Items from a dataset:
*-*-*
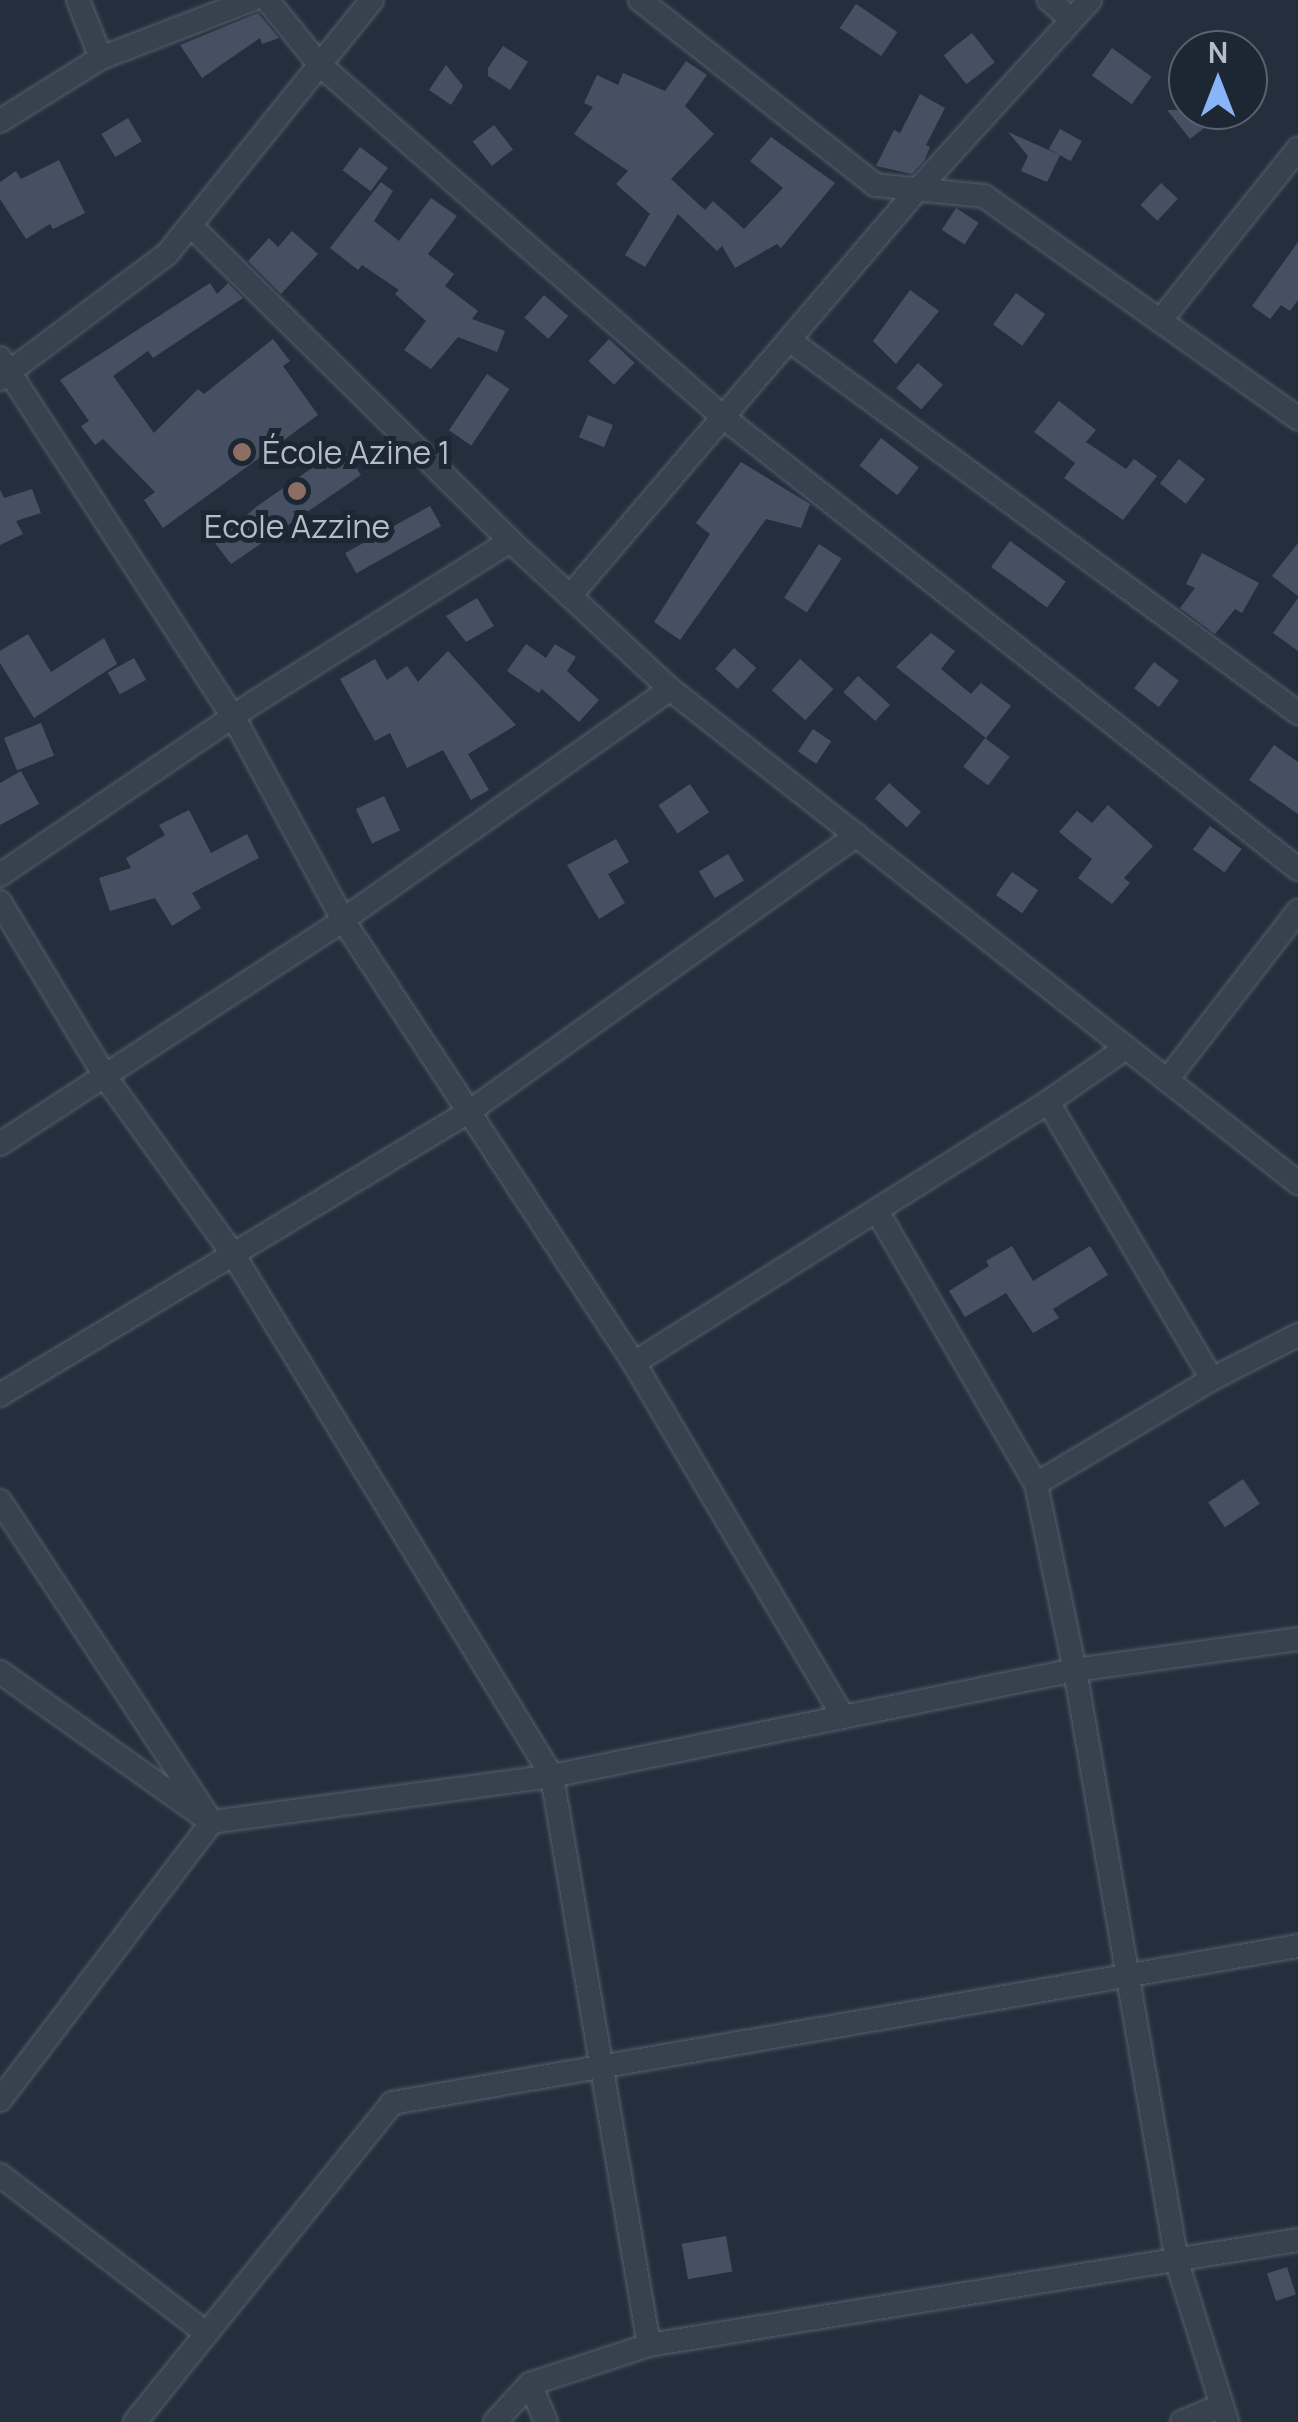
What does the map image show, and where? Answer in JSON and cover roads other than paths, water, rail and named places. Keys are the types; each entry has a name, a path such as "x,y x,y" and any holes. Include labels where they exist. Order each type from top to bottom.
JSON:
{"street":[{"path":"78,0 101,58"},
{"path":"0,121 101,58 251,0"},
{"path":"266,0 318,64 723,417 1298,870"},
{"path":"372,0 167,254 3,370 234,718 343,920 634,1363 842,1715"},
{"path":"640,0 875,185 984,196 1298,418"},
{"path":"1049,0 1071,19"},
{"path":"570,596 918,189 1090,0"},
{"path":"1160,321 1298,149"},
{"path":"192,227 510,541 670,688 1298,1182"},
{"path":"789,340 1298,713"},
{"path":"0,876 234,718 510,541"},
{"path":"0,1144 343,920 670,688"},
{"path":"0,1396 470,1111 856,835"},
{"path":"0,902 106,1078 233,1254 552,1776 605,2067 648,2346"},
{"path":"1168,1080 1298,911"},
{"path":"634,1363 1048,1102 1126,1048"},
{"path":"1048,1102 1212,1379"},
{"path":"877,1211 1036,1484 1075,1670 1177,2262 1223,2414 1182,2422"},
{"path":"1036,1484 1212,1379 1298,1334"},
{"path":"0,1501 212,1822"},
{"path":"0,1672 212,1822 552,1776 1075,1670 1298,1639"},
{"path":"0,2100 212,1822"},
{"path":"135,2422 392,2103 1298,1946"},
{"path":"0,2175 206,2333"},
{"path":"495,2422 530,2384 648,2346 1298,2240"},
{"path":"530,2384 546,2422"}],"place":[{"name":"École Azine 1","path":"242,452"},
{"name":"Ecole Azzine","path":"297,491"}]}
*-*-*
All entries above must be repeated exactly; pictures are to be left out.

**RESPONSE TO THE TASK**
What does the map image show, and where? Answer in JSON and cover roads other than paths, water, rail and named places. Keys are the types; each entry has a name, a path such as "x,y x,y" and any holes. Include labels where they exist. Order each type from top to bottom.
JSON:
{"street":[{"path":"78,0 101,58"},
{"path":"0,121 101,58 251,0"},
{"path":"266,0 318,64 723,417 1298,870"},
{"path":"372,0 167,254 3,370 234,718 343,920 634,1363 842,1715"},
{"path":"640,0 875,185 984,196 1298,418"},
{"path":"1049,0 1071,19"},
{"path":"570,596 918,189 1090,0"},
{"path":"1160,321 1298,149"},
{"path":"192,227 510,541 670,688 1298,1182"},
{"path":"789,340 1298,713"},
{"path":"0,876 234,718 510,541"},
{"path":"0,1144 343,920 670,688"},
{"path":"0,1396 470,1111 856,835"},
{"path":"0,902 106,1078 233,1254 552,1776 605,2067 648,2346"},
{"path":"1168,1080 1298,911"},
{"path":"634,1363 1048,1102 1126,1048"},
{"path":"1048,1102 1212,1379"},
{"path":"877,1211 1036,1484 1075,1670 1177,2262 1223,2414 1182,2422"},
{"path":"1036,1484 1212,1379 1298,1334"},
{"path":"0,1501 212,1822"},
{"path":"0,1672 212,1822 552,1776 1075,1670 1298,1639"},
{"path":"0,2100 212,1822"},
{"path":"135,2422 392,2103 1298,1946"},
{"path":"0,2175 206,2333"},
{"path":"495,2422 530,2384 648,2346 1298,2240"},
{"path":"530,2384 546,2422"}],"place":[{"name":"École Azine 1","path":"242,452"},
{"name":"Ecole Azzine","path":"297,491"}]}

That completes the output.